I mouse over the various tabletops, fingering the reading matter — stacks of old MLS booklets for guests whose vacation idea is to consider putting down roots in an alien locale (the Ohioans, for example). The price of the fancy Federalist pile Paul and I passed this afternoon is eye-poppingly low by Haddam standards at 530K (something has to be wrong with it). Plenty of old Peoples and American Heritages and National Geographics are stacked up on the long library table by the back window. I browse down the shelf containing stiff bound editions of New York History , the Otsego Times, The Encyclopedia of Collectibles, American Cage Bird magazine, Mechanix Illustrated , Hersey’s Hiroshima in three different editions, two whole yards of matched Fenimore Coopers, a Golden Treasure of Quotable Poetry , two volumes of Rails of the World , surprisingly enough another Classic Holes of Golf , a stack of recent Hartford Courants —as if somebody had moved here from Hartford and wanted to stay in touch.
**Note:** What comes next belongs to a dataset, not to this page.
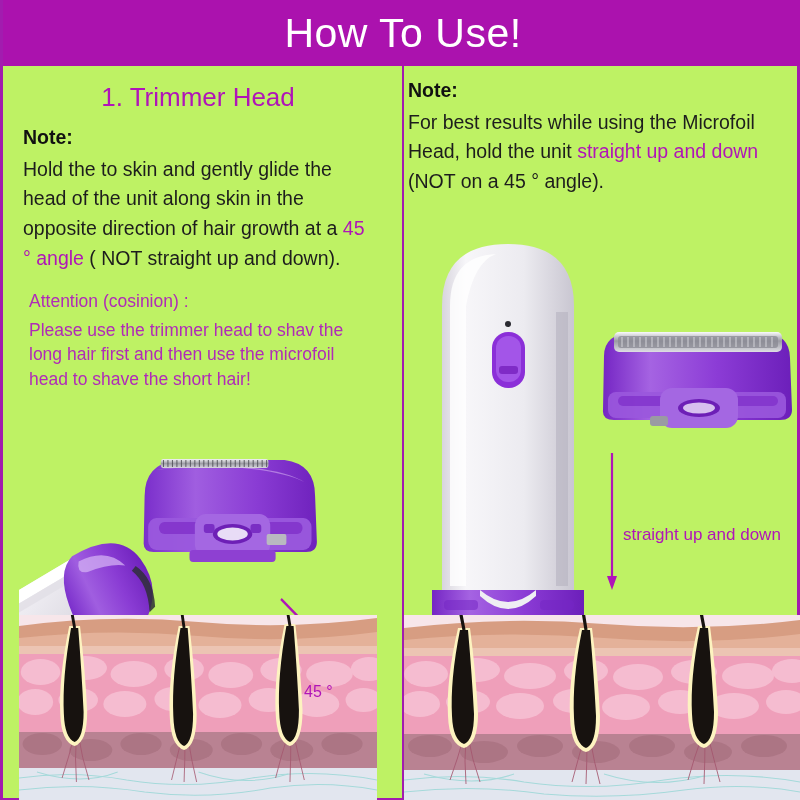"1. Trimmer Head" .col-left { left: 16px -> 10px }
And to my wonderment and out of all account, among the loose and uncategorized books, here is a single copy of my own now-old book of short stories, Blue Autumn , in its original dust jacket, on the front of which is a faded artist’s depiction of a 1968-version sensitive-young-man, with a brush cut, an open-collared white shirt, jeans, and an uncertain half smile, standing emblematically alone in the dirt parking lot of a country gas station with an anonymous green pickup (possibly his) visible over his shoulder. Much is implied.

I flinch as always when I see it, since in a panicky time-crunch the artist elected to paint my face from my author’s photo right onto the cover of my book, so that I see my young self now, made to look perplexed, forever staring out alone from the front of my very first (and only) literary effort.